About this exercise.
Please output exactly the lines that run from the line with "url: /cambridge/east-anglias-childrens-hospices-high-street/" through the final line of the data, inclusive, and nothing more.

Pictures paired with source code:
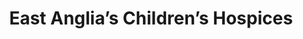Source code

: ---
title: "East Anglia’s Children’s Hospices"
url: /cambridge/east-anglias-childrens-hospices-high-street/
shop: charity
---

Solution to this problem.
url: /cambridge/east-anglias-childrens-hospices-high-street/
shop: charity
---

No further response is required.